Seitentext:

= = = = =

Trauer um Ahr-Winzer Wolfgang Hehle vom Deutzerhof

20.03.2013 - R.KNOLL

DEUTSCHLAND (Mayschoß) - Er stammte aus einer Bäckerei, wollte aber scheinbar nie kleine Brötchen backen und eigentlich Steuerberater werden. Aber dann lernte Wolfgang Hehle in den siebziger Jahren des vergangenen Jahrhunderts in Mayschoß im Ahrtal eine Winzertochter namens Hella kennen, die ihm den Wein schmackhaft machte. Auch deren Vater Alfred Cossmann nahm „mit geschickter Diplomatie“ (so erzählte Wolfgang Hehle gern) Einfluss, so dass sich der junge Mann für die Arbeit in den Weinbergen und im Keller intensiv begeistern konnte. Er legte den Steuerberater ad acta, machte zunächst die Gehilfenprüfung und avancierte schließlich 1982 als 26-Jähriger zum Winzermeister, fünf Jahre nachdem er in das Weingut Deutzerhof in Mayschoß eingeheiratet hatte.

 

Hehle war voll mit Wein infiziert. Es konnte passieren, dass er – von der Gattin liebevoll gerüffelt – eine Tasse mit Kaffee schwenkte wie ein Weinglas. Mit seiner Einstellung zum Wein passte er perfekt zum Schwiegervater, der 1950 mit der Selbstvermarktung begonnen hatte und sich gegen den damaligen süßen Trend beim Ahr-Wein stemmte. Mit seinen trockenen Rotweinen eckte er immer wieder bei der Weinprüfung an und füllte sie deshalb hin und wieder einfach als Tafelwein ab. Die ersten „offiziellen“ trockenen Spätlesen und Auslesen sowie Beerenauslesen (!) füllten Schwiegersohn und Schwiegervater (respektvoll „Chef“ genannt) erst mit dem Jahrgang 1988 ab.

= = = = =

Datenauszug:
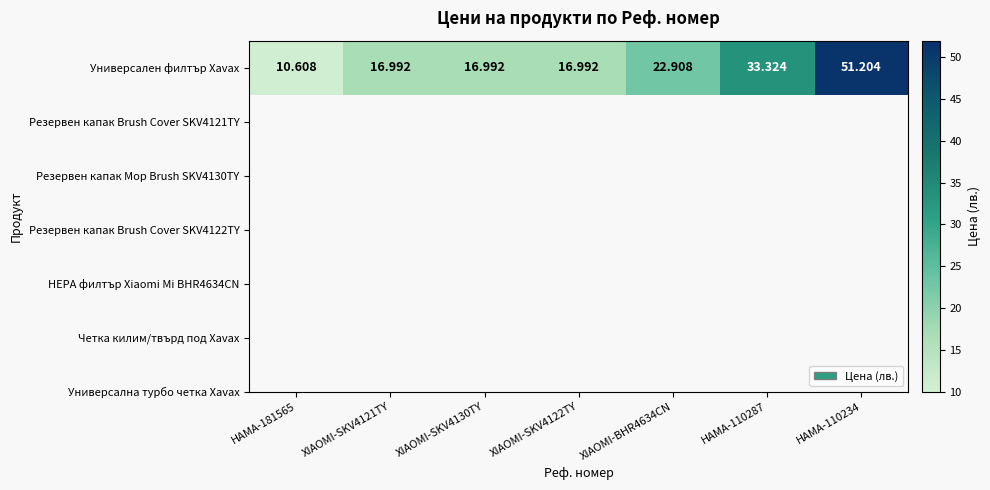

Where is the data nearest to the value 30?

HAMA-110287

= = = = =

Aufgaben:
1. Gib aus dem Text über Wolfgang Hehle den Abschnitt wörtlich wieder, der mit den Worten "20.03.2013 - R.KNOLL" beginnt und mit "Mayschoß eingeheiratet hatte." endet.
2. In welchem Jahr wurde Wolfgang Hehle laut dem Text über ihn Winzermeister?
3. Schreib den Text über Wolfgang Hehle nach seinem letzten Satz weiter.

Antworten je Aufgabe:
1.
20.03.2013 - R.KNOLL

DEUTSCHLAND (Mayschoß) - Er stammte aus einer Bäckerei, wollte aber scheinbar nie kleine Brötchen backen und eigentlich Steuerberater werden. Aber dann lernte Wolfgang Hehle in den siebziger Jahren des vergangenen Jahrhunderts in Mayschoß im Ahrtal eine Winzertochter namens Hella kennen, die ihm den Wein schmackhaft machte. Auch deren Vater Alfred Cossmann nahm „mit geschickter Diplomatie“ (so erzählte Wolfgang Hehle gern) Einfluss, so dass sich der junge Mann für die Arbeit in den Weinbergen und im Keller intensiv begeistern konnte. Er legte den Steuerberater ad acta, machte zunächst die Gehilfenprüfung und avancierte schließlich 1982 als 26-Jähriger zum Winzermeister, fünf Jahre nachdem er in das Weingut Deutzerhof in Mayschoß eingeheiratet hatte.

2. Im Jahr 1982, als 26-Jähriger.

3.
Damals schon wurde strenge Ertragsselektion im Weinberg betrieben, obwohl viele alte Rebanlagen ohnehin keinen reichen Ertrag hatten. Neue Holzfässer hielten Einzug in den Keller. Später machte sich Wolfgang Hehle verdient um die Erhaltung steiler, terrassierten Fluren. 2007 erfolgte auf einem Teil der 9,5 Hektar eine Umstellung auf biodynamischen Anbau. Die Rotweine sind Ergebnis einer Spontangärung. Sie brauchen alle etwas Zeit, bis sie voll aufblühen. Sie konnten immer wieder gewisse, aber sympathische Ecken und Kanten haben. Schon vor rund 15 Jahren gehörte der Deutzerhof zu den Top-Rotweinerzeugern in deutschen Landen (und hatte nebenbei immer wieder interessante herbe Weißweine und edelsüße Gewächse im Keller).

Aber dann der erste Schicksalsschlag: 2010 verunglückte Sohn Johann, der schon voll involviert war, bei einem Verkehrsunfall. Und bald darauf musste die Familie erfahren, dass Wolfgang Hehle selbst schwer krank war. Am 14. März wurde er, nur 57 Jahre alt, von seinem Leiden erlöst – womit das Anbaugebiet Ahr nach dem Tod von Gerhard Stodden (wir berichteten: "Ahrwinzer Gerhard Stodden: Tod auf dem Laufband") innerhalb weniger Wochen einen zweiten profilierten Winzer verlor.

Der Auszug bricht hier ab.